▸ Work task
Could every line below be transcribed exactly, with the pictures dropped?
"""
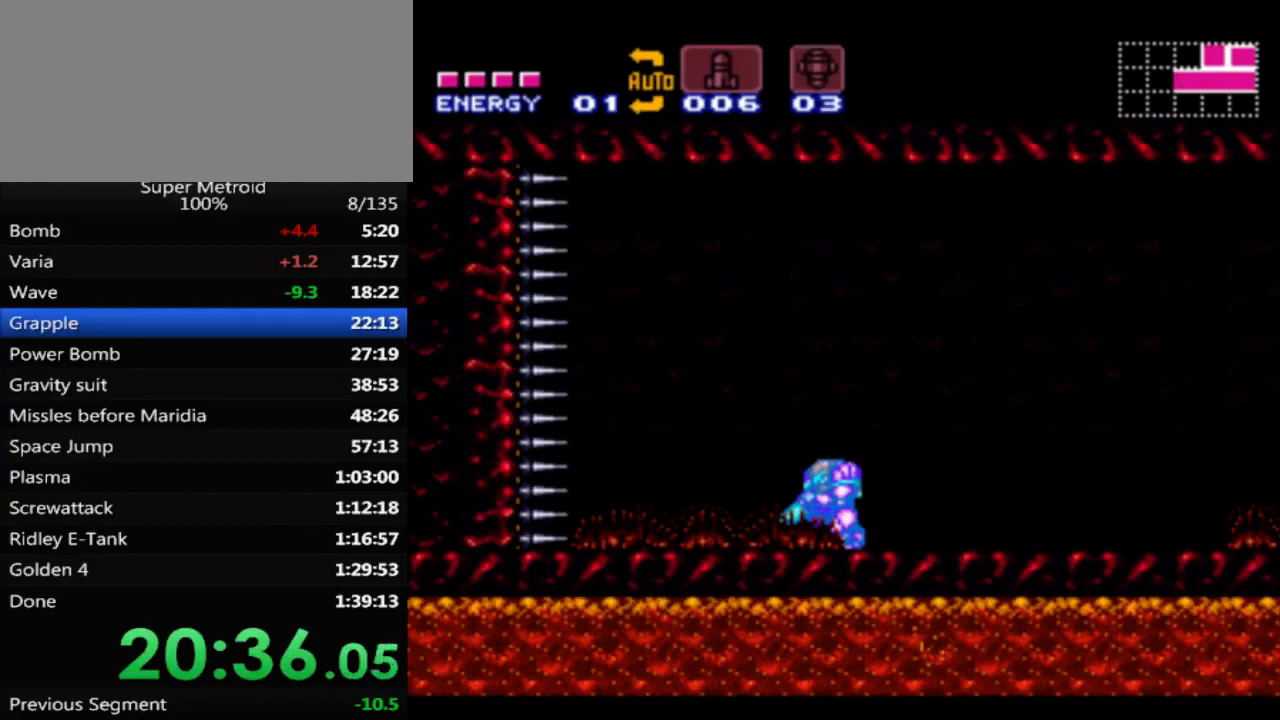
{"buttons": ["L1"], "events": [[250, "B", "up"]]}
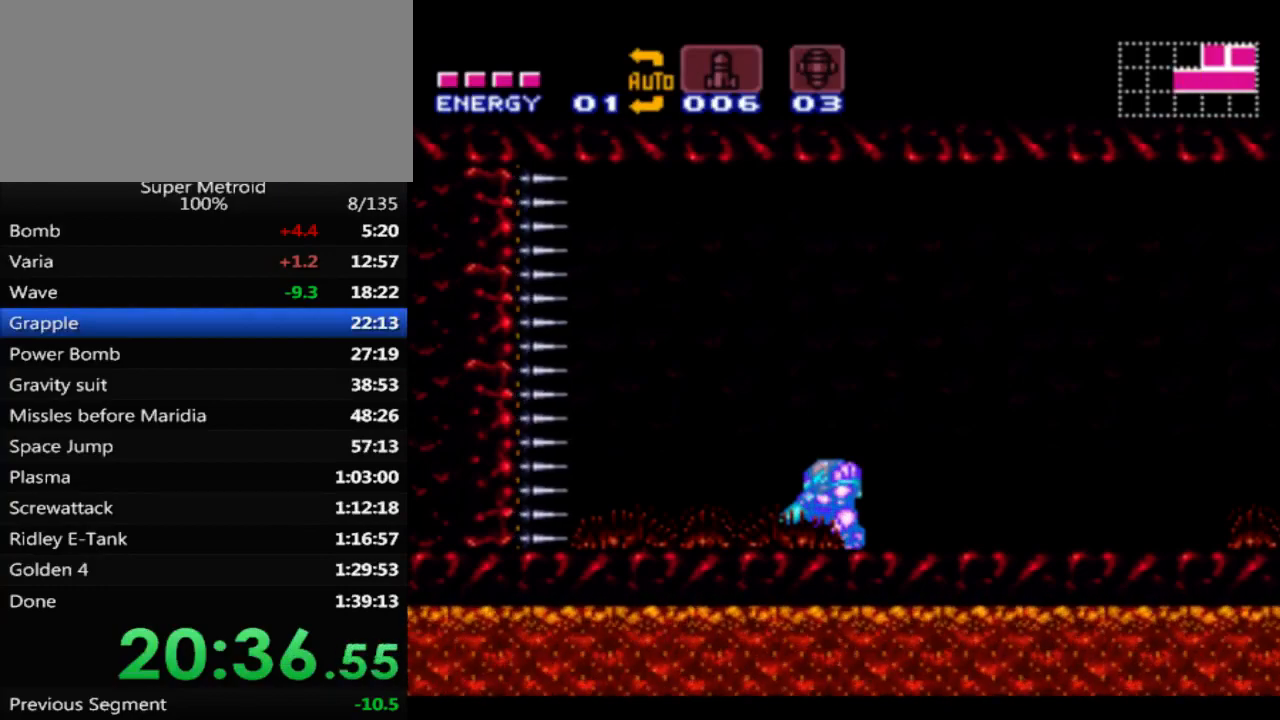
{"buttons": ["L1"], "events": []}
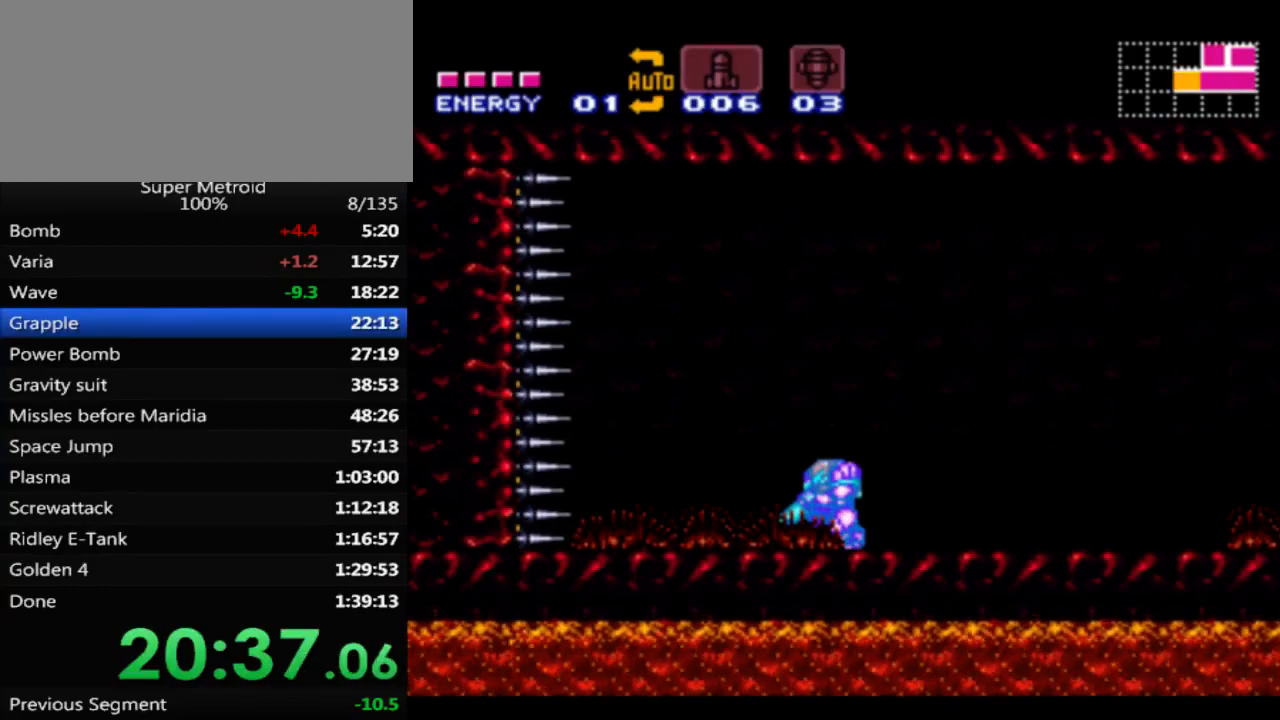
{"buttons": ["L1"], "events": []}
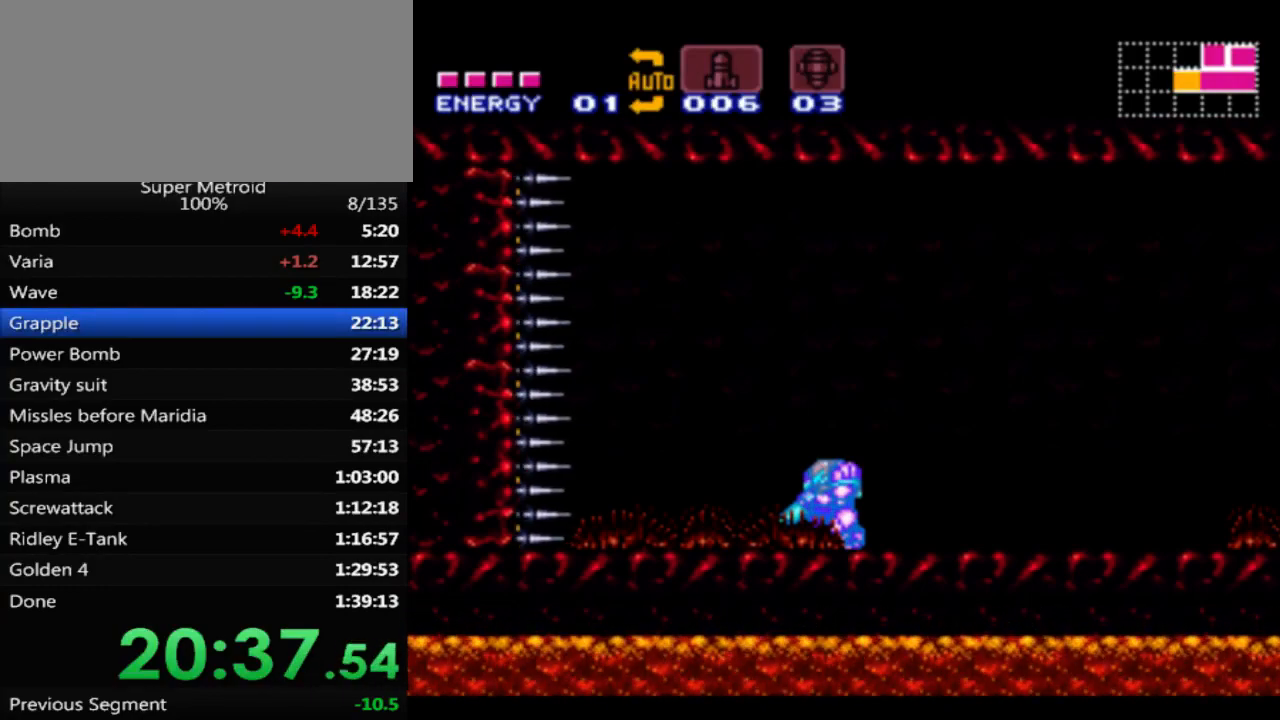
{"buttons": ["L1"], "events": []}
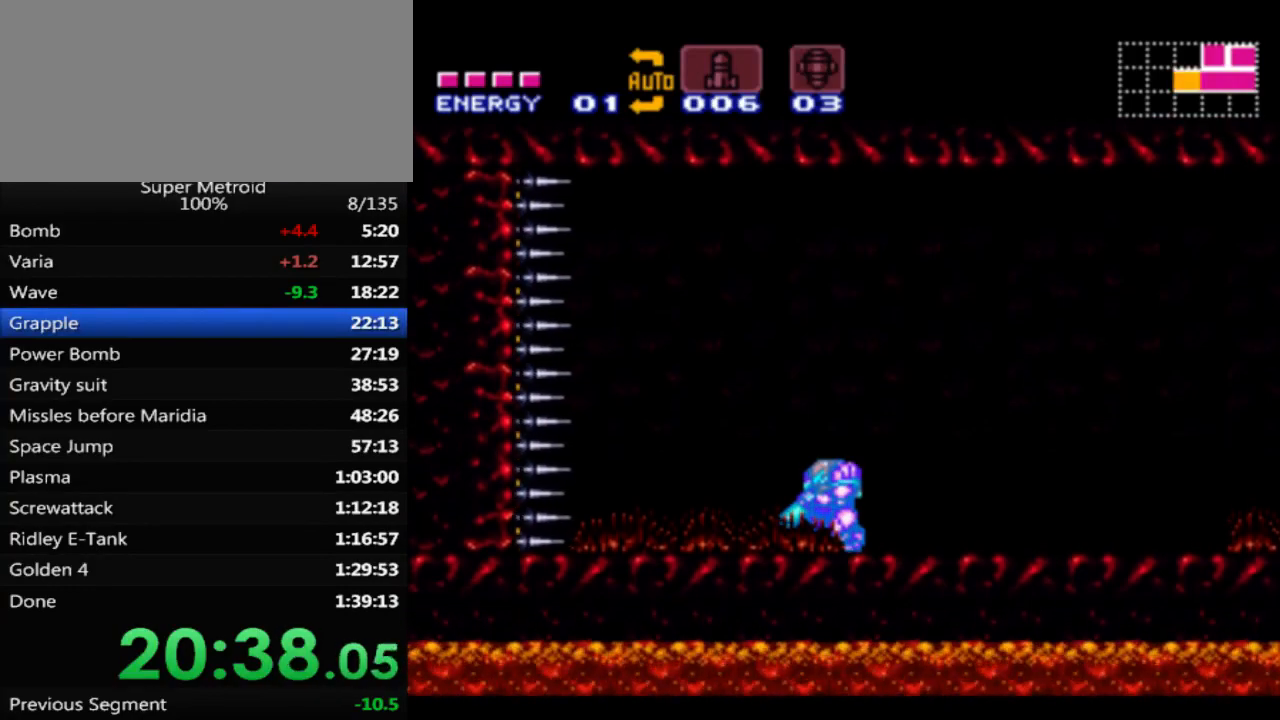
{"buttons": ["L1"], "events": []}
"""
▸ Exercise solution
{"buttons": ["L1"], "events": [[250, "B", "up"]]}
{"buttons": ["L1"], "events": []}
{"buttons": ["L1"], "events": []}
{"buttons": ["L1"], "events": []}
{"buttons": ["L1"], "events": []}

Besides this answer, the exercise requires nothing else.